How to complete this task
The records below are to be repeated exactly, minus any pictures.

----

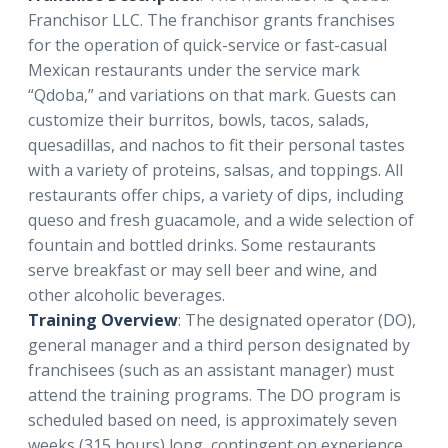
Franchisor LLC. The franchisor grants franchises
for the operation of quick-service or fast-casual
Mexican restaurants under the service mark
“Qdoba,” and variations on that mark. Guests can
customize their burritos, bowls, tacos, salads,
quesadillas, and nachos to fit their personal tastes
with a variety of proteins, salsas, and toppings. All
restaurants offer chips, a variety of dips, including
queso and fresh guacamole, and a wide selection of
fountain and bottled drinks. Some restaurants
serve breakfast or may sell beer and wine, and
other alcoholic beverages.
Training Overview
: The designated operator (DO),
general manager and a third person designated by
franchisees (such as an assistant manager) must
attend the training programs. The DO program is
scheduled based on need, is approximately seven
weeks (315 hours) long, contingent on experience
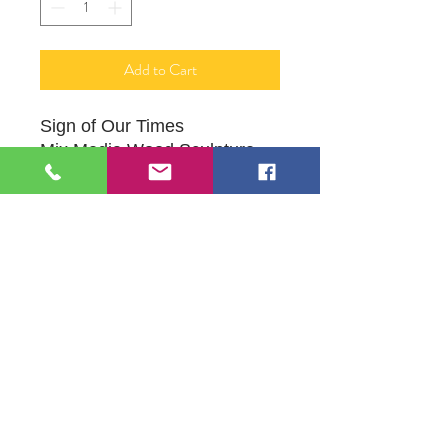
Add to Cart
Sign of Our Times
Mix Media Wood Sculpture -
Wall Art
Wide: 3 ft
Height: 7.5 ft
Original Sculpture by Artist John
Hatlestad
109 S Genesee St,
Waukegan, IL 60085
Tel:
224-440-8006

----

Task answer
Franchisor LLC. The franchisor grants franchises
for the operation of quick-service or fast-casual
Mexican restaurants under the service mark
“Qdoba,” and variations on that mark. Guests can
customize their burritos, bowls, tacos, salads,
quesadillas, and nachos to fit their personal tastes
with a variety of proteins, salsas, and toppings. All
restaurants offer chips, a variety of dips, including
queso and fresh guacamole, and a wide selection of
fountain and bottled drinks. Some restaurants
serve breakfast or may sell beer and wine, and
other alcoholic beverages.
Training Overview
: The designated operator (DO),
general manager and a third person designated by
franchisees (such as an assistant manager) must
attend the training programs. The DO program is
scheduled based on need, is approximately seven
weeks (315 hours) long, contingent on experience
Add to Cart
Sign of Our Times
Mix Media Wood Sculpture -
Wall Art
Wide: 3 ft
Height: 7.5 ft
Original Sculpture by Artist John
Hatlestad
109 S Genesee St,
Waukegan, IL 60085
Tel:
224-440-8006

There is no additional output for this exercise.